Вдова поведала лихо и тихо ушла из храма, а я вообразил, как Аполинарий Серафимыч без надрыва, нежно и плавно играет, а голосистый Миша поёт; и стелется песнь предсумеречным туманом над родной Ангарой, обращённой в рукотворное море: «…Ты навеки нам стала близкою, величавая Ангара…. В золотых огнях гидростанции… вера юности горяча…» Помянулась первая встреча с гармонистом: в игривом, певучем застолье, поплакавшись на лихую судьбинушку… на концерты не зовут, на гулянках не платят… Аполинарий Серафимыч опять заиграл; и я слушал гармонь, подобно душе русской, то вечернюю нежную, то буйную, разухабистую, то куражливо перебористую; слушал – и душа купалась в усладе, словно приехал в родовое село, и под розовым абажуром, за круглым столом, укрытым вишнёвой скатертью с кистями, вся моя родова; сели чаевать, вы­пить винца с хлебцем, поразмыслить: выживем ли нынче, или заживо в домовины падать?.. И, вроде, мама жива, и отец играет на гармони — шевелюра крыльями, глаза светятся, что две побед­ные медали на груди, и четыре брата, и две сестры в силе и здравии… И, вроде, не уходит в землю наша стемневшая, изрытая морщинами, подслеповатая изба, и вечер синий тихо кутает село...

2015 год


[1] Забились в небе звезды, /Наш костёр потушил большой дождь. / Что же песню твою я не слышу? / Где, где, я тебя жду, где, где песня твоя?

[2] Кержак (керженец) – старообрядец, принадлежащий поповскому согласию, центр которого находится в Нижнегородской губернии на реке Керженец. Керженцы или «кержаки» были против существующей государственной власти и считали Петра Первого воплощением антихриста.

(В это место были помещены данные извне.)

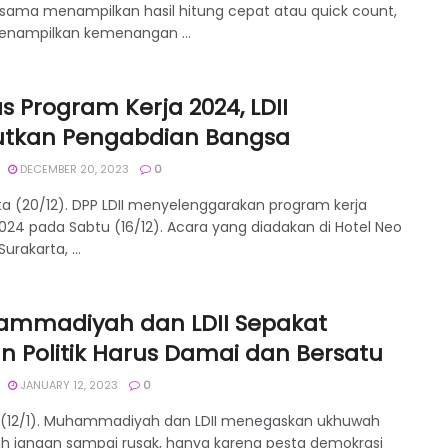
 sama menampilkan hasil hitung cepat atau quick count,
nampilkan kemenangan ...
s Program Kerja 2024, LDII
utkan Pengabdian Bangsa
DECEMBER 20, 2023
0
ta (20/12). DPP LDII menyelenggarakan program kerja
024 pada Sabtu (16/12). Acara yang diadakan di Hotel Neo
urakarta, ...
mmadiyah dan LDII Sepakat
n Politik Harus Damai dan Bersatu
JANUARY 12, 2023
0
 (12/1). Muhammadiyah dan LDII menegaskan ukhuwah
ah jangan sampai rusak, hanya karena pesta demokrasi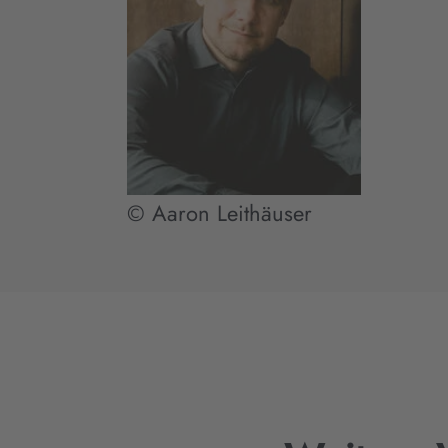
© Aaron Leithäuser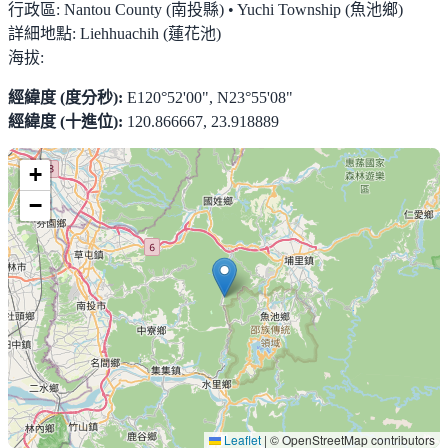
行政區:
Nantou County (南投縣) • Yuchi Township (魚池鄉)
詳細地點:
Liehhuachih (蓮花池)
海拔:
經緯度 (度分秒):
E120°52'00", N23°55'08"
經緯度 (十進位):
120.866667, 23.918889
+
−
Leaflet
|
© OpenStreetMap contributors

[3] Бродник – небольшой невод, который заводят два рыбака, бродя по мелководью и вытягивая бродник на сухо.

[4] Встреча наша случилась в середине девяностых годов XX века, в разгар ельцинского правления.

[5] Очерк был написан в 1987 году и опубликован в очерковой книге «Яко богиню нареки» (Москва, 1991)

[6] Ичиги – мягкие сапоги из сыромятной кожи.